The tool, Intake24, was piloted in the Scottish Health Survey (SHeS) in 2018 and carried out by Scotcen Social Research in partnership with Newcastle University.
The report provides detailed dietary intakes from a representative sample of 1053 people living in Scotland, and forms part of FSS’s dietary surveillance programme to assess dietary intakes in Scotland against the Scottish Dietary Goals (SDGs).
Key findings of the pilot:
- Reported intakes of saturated fat (12.8%) and non-milk extrinsic sugars (NMES)  (11.9%) need to reduce to meet the SDGs.
- Reported fruit and vegetable intake (2.9 portions per day) and fibre intake (15.9g per day) need to increase to meet the SDGs.
- Reported intakes of total fat (33.8%) meet the SDG.
Overall, the approach taken to integrate Intake24 into the 2018 SHeS was broadly successful.
As this is a new methodology for monitoring diet in Scotland, it is not possible to compare directly with previous FSS dietary surveillance. However, the results are broadly aligned with findings of other surveys which demonstrate that we are not meeting the majority of the SDGs and that diet in Scotland needs to change.
We recently published FSS’s Diet and Nutrition vision for the next five years, to support the strategic ambition for Scotland to have healthier diets.

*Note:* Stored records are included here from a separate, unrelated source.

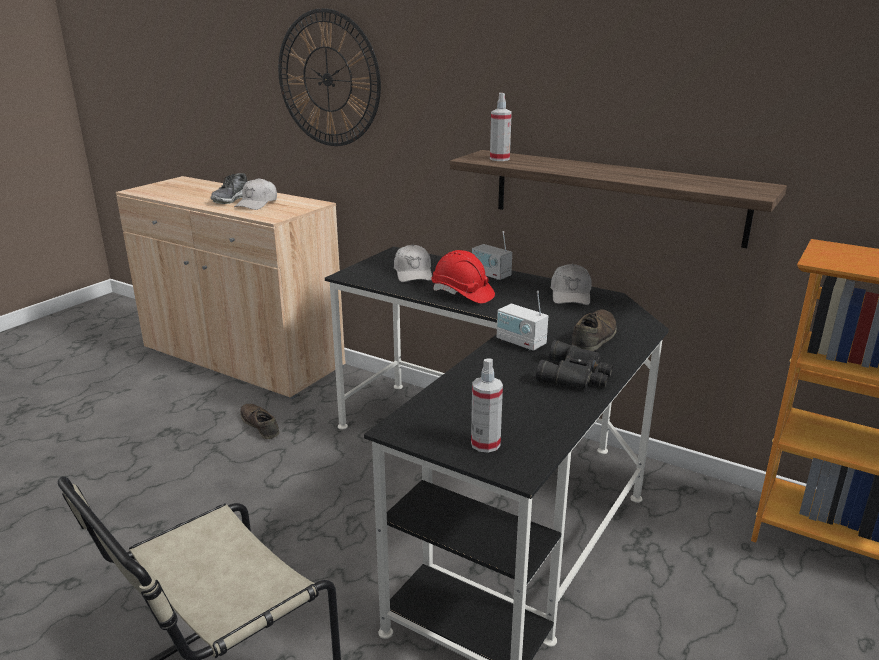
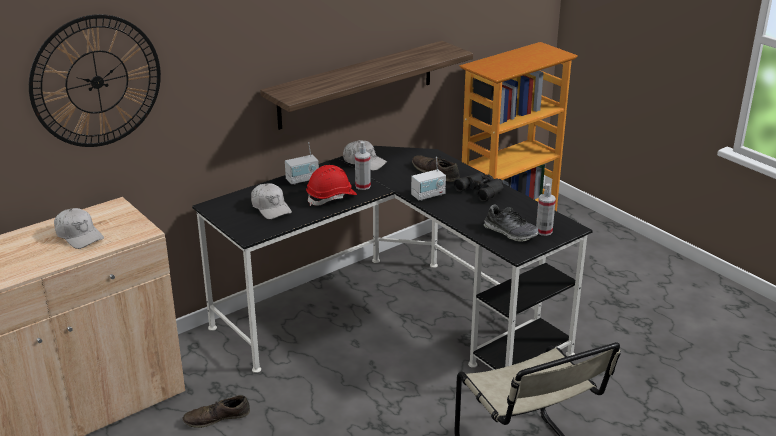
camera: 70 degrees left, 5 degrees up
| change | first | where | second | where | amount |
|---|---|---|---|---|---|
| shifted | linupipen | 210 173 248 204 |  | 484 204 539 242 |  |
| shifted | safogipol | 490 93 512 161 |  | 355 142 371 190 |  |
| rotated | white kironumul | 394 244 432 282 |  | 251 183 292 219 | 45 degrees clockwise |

 Please note that due to the food database used it was not possible to calculate free sugars. The only difference between the definition of free sugars and NMES is that NMES also includes 50% of the sugars found in dried, stewed or canned fruit and vegetables, whereas none of the sugars found in dried, stewed or canned fruit and vegetables are included within the definition of free sugars.